Accueil MAISONS « Je suis à l’essentiel ! » Dominique Demarville (Champagne Lallier)

« Je suis à l’essentiel ! » Dominique Demarville (Champagne Lallier)

©La Champagne de Sophie Claeys

Voilà un homme heureux ! Souriant, détendu, voire optimiste : « on va faire ce qu’il y a faire et travailler le potentiel, et je suis sûr que nous pourrons obtenir un millésime honorable. On va vivre cette vendange et l’on va aller jusqu’au bout ! Dans notre métier, il faut se projeter, on ne peut pas s’arrêter à une seule année. ». En parcourant les vignes d’Aÿ au sein de son nouveau royaume du Champagne Lallier, Dominique Demarville est confiant dans l’avenir. « Je continue ma vie de Champenois et je suis à l’essentiel, à la terre et à ce que je fais. Les gens ont cru en moi et m’ont soutenu ». Epanoui, l’enfant chéri de la Champagne semble renaître dans l’environnement de la Maison Lallier. D’autant que le groupe Campari qui a racheté la société de Francis Tribaut (lire ici) a des ambitions de premiumisation.

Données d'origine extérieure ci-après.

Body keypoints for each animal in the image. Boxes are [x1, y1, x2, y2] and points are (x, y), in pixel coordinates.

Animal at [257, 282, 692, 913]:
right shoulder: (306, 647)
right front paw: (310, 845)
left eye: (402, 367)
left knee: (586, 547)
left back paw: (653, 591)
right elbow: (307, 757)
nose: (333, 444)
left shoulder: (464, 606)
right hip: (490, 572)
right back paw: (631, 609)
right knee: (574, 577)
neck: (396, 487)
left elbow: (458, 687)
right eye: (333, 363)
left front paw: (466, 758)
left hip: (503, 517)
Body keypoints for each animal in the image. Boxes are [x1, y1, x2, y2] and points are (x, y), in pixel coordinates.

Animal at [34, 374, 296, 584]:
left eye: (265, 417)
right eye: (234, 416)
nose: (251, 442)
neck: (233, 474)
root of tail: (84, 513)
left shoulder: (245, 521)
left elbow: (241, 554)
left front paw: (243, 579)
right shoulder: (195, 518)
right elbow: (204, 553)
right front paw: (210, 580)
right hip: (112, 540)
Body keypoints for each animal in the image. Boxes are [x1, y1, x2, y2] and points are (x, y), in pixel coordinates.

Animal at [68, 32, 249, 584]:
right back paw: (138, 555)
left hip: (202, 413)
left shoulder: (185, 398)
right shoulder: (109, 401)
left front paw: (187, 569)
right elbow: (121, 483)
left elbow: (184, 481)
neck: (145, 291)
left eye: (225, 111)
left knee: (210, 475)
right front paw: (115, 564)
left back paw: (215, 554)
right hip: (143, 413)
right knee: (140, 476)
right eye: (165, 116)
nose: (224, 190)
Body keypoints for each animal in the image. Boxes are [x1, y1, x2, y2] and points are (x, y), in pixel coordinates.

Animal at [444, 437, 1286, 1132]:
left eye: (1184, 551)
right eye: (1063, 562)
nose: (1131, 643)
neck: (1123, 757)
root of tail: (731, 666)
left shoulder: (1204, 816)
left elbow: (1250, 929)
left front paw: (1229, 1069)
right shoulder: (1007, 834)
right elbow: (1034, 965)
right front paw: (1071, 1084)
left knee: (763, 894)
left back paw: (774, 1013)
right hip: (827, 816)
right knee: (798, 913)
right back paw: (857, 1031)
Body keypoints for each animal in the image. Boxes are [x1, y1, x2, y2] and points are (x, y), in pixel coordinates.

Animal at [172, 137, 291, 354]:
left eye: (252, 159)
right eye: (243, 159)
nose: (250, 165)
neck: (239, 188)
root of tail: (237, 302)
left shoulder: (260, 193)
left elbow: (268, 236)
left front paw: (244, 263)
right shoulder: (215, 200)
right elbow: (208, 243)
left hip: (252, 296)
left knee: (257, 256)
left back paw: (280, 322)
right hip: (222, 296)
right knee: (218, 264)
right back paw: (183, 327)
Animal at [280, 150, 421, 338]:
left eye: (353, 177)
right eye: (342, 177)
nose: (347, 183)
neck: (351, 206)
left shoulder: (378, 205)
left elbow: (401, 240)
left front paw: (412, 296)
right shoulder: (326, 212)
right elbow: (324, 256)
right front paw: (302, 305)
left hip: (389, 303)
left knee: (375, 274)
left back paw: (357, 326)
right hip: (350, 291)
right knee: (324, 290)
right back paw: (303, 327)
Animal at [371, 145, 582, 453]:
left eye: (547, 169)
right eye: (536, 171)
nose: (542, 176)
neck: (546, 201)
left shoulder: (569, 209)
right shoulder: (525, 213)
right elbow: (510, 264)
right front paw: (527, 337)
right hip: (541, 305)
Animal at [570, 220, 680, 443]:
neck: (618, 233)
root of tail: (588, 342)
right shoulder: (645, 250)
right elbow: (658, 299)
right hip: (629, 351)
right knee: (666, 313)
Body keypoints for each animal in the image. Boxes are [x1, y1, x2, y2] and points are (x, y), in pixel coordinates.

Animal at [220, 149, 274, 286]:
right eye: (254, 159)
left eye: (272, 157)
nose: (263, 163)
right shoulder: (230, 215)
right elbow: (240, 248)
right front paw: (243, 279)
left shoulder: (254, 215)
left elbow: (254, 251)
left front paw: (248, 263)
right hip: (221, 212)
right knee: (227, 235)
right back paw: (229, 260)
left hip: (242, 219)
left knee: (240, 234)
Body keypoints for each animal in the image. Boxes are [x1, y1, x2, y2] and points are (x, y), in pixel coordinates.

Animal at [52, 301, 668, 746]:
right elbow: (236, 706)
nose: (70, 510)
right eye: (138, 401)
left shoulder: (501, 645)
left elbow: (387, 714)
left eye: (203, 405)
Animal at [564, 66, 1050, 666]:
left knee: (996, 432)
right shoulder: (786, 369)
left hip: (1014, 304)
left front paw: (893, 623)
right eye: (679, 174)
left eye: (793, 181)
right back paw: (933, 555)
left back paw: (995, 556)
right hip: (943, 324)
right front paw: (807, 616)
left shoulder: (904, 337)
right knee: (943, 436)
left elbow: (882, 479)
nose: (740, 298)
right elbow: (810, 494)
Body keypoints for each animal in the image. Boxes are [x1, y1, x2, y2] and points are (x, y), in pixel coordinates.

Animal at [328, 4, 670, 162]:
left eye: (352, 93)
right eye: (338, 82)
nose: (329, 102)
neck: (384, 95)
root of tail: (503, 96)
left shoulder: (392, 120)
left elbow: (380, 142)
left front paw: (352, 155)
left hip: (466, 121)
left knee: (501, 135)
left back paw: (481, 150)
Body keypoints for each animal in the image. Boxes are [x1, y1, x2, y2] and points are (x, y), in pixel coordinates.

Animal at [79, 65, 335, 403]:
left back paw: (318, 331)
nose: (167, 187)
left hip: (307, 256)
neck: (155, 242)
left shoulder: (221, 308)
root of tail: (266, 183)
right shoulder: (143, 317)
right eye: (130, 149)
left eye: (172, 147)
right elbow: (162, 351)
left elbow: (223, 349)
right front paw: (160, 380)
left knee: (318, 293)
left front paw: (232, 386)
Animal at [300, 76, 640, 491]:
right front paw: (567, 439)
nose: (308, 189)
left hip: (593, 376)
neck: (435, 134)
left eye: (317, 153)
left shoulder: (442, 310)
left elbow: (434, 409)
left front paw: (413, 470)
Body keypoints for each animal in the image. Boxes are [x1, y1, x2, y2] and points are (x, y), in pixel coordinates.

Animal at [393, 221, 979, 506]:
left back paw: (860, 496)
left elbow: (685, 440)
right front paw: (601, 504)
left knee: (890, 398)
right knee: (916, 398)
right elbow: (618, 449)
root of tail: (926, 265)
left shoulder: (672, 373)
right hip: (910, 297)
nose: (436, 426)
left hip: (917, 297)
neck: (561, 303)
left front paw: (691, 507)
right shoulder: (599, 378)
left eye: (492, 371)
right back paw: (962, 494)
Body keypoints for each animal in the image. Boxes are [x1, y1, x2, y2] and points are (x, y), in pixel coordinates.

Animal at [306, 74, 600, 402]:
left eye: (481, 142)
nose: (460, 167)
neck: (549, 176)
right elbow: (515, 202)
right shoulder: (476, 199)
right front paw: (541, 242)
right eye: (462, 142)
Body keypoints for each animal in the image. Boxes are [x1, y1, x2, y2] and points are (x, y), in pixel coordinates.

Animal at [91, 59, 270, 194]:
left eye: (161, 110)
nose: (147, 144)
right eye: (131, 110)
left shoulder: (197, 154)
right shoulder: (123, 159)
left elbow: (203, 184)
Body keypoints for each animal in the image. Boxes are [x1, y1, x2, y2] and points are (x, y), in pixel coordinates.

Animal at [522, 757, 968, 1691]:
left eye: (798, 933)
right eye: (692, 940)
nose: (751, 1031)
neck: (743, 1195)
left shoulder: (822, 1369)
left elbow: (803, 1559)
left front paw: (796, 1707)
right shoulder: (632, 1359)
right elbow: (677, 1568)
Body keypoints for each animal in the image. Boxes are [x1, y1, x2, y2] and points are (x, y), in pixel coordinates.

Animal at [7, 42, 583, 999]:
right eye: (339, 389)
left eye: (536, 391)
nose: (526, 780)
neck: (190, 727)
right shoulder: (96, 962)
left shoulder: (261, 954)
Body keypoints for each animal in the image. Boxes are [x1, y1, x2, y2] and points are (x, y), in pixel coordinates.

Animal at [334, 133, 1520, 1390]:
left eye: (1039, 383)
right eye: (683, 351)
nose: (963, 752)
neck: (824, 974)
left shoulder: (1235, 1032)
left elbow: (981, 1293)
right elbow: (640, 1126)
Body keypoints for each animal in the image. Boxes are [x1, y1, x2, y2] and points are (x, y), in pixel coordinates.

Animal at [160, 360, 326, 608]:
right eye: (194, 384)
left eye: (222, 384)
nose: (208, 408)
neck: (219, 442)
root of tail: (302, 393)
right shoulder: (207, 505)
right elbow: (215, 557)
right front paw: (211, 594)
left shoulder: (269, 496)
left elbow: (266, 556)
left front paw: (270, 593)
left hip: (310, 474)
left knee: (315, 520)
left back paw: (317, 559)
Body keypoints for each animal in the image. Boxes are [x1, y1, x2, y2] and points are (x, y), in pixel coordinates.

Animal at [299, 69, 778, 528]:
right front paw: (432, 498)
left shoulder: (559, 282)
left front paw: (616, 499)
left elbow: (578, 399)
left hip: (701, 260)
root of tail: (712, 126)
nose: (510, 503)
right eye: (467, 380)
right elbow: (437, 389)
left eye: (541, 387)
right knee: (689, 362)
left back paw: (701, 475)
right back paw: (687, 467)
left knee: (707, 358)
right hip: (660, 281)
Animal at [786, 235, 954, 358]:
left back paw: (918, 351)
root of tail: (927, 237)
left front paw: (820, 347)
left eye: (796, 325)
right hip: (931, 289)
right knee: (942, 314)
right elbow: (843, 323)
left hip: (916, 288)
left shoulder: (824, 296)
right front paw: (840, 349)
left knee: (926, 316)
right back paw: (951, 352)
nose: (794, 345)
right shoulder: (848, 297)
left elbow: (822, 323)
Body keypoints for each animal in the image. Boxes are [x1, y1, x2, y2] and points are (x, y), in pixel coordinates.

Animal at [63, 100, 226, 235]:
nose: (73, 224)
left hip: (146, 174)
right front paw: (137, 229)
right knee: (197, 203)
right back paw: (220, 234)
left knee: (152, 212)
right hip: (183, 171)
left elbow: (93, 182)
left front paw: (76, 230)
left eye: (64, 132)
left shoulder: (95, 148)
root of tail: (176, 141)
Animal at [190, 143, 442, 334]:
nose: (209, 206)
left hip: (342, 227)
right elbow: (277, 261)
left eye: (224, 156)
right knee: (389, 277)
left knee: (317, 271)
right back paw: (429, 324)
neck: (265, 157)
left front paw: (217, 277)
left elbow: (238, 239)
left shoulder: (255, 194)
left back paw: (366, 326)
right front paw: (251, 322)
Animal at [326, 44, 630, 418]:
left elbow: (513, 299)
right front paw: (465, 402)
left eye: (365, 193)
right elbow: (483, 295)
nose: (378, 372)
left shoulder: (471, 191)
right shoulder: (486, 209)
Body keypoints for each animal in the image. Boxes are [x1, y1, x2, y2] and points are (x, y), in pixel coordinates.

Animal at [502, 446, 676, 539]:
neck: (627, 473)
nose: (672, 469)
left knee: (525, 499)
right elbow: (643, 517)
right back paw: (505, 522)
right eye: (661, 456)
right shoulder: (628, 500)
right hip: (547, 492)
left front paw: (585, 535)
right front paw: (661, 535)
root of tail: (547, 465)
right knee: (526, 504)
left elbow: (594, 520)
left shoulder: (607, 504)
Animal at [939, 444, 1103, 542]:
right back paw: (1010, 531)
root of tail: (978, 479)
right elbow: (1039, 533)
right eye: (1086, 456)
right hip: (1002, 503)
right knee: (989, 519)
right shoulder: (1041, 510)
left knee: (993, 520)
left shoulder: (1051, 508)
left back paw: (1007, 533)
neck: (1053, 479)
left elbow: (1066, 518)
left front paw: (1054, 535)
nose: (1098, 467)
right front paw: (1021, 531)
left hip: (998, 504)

Et quoi de mieux que de prendre l’un des meilleurs de la Champagne pour les réaliser.

Avec 150 hectares d’appros et 10 hectares en propre avec un joli lot de crus sur Aÿ, Bergères-les-Vertus, Grauves, Oger, Verzy et Verzenay,  les vins de la maison sont travaillés en vinification parcellaire (avec un tout petit pourcentage sous bois). De quoi satisfaire Dominique Demarville en tant que chef de caves, une vinification qu’il partage avec Cyrille Diniz qui s’occupe de la production et de l’œnologie.

Bel ouvrage !  

Doté d’une gamme assez large (neuf cuvées), le Champagne Lallier travaille sa signature. Un style qui se veut précis, mais sans droiture excessive, restant frais gourmand et ample. Franchement, c’est du bel ouvrage !

Alors que Dominique Demarville a œuvré sur les vins de l’année 2020, les cuvées que j’ai dégustées ont été élaborées par Françis Tribaut et Cyrille Diniz. De quoi se rappeler encore une fois que les chefs de caves sont et restent dans la succession et la transmission en Champagne. Toutes m’ont séduite, mais comme je ne suis ni le Parker, ni mon ami Jacques Dupont, je ne serai pas exhaustive, je ne vais en évoquer que quelques-unes.  Commençons par un Blanc de Blancs Grand Cru dont la base est la jolie et prometteuse année 2018 travaillée avec des notes de chardonnays d’Aÿ qui « pinotent », puis la fameuse parcelle Les Loridons (Aÿ) en base 2015, très long, très précis, intense. Ensuite, un Blanc de Noirs (base 2013) qui « envoie du lourd » complexe, intense,  issu de la richesse de Verzenay et de la délicatesse d’Aÿ. Un autre parcellaire baptisé Les Ouvrages met en valeur deux parcelles  Les Meurtets à Aÿ et les Hureaux à Oger, tiré en liège, « c’est le summum de ce que l’on peut faire avec deux parcelles » observe Dominique Demarville.

Bien sûr, ce paysage serait incomplet sans la fameuse « Réflexion » du Champagne Lallier, la philosophie de la maison reflétant la vision d’une vendange.  Le R018 vient d’être mis sur le marché. Composée de 70% de vin de l’année et de 30% de vins de réserve (de 45% de chardonnays et de 55% de pinots noirs), dosé à 8 g, cette introspection sur l’année 2018 est savoureuse, fraîche, intense et profonde, un délice !   Comme le souligne Dominique Demarville à propos de ces vins : « La barre est haute, il va falloir y rester ».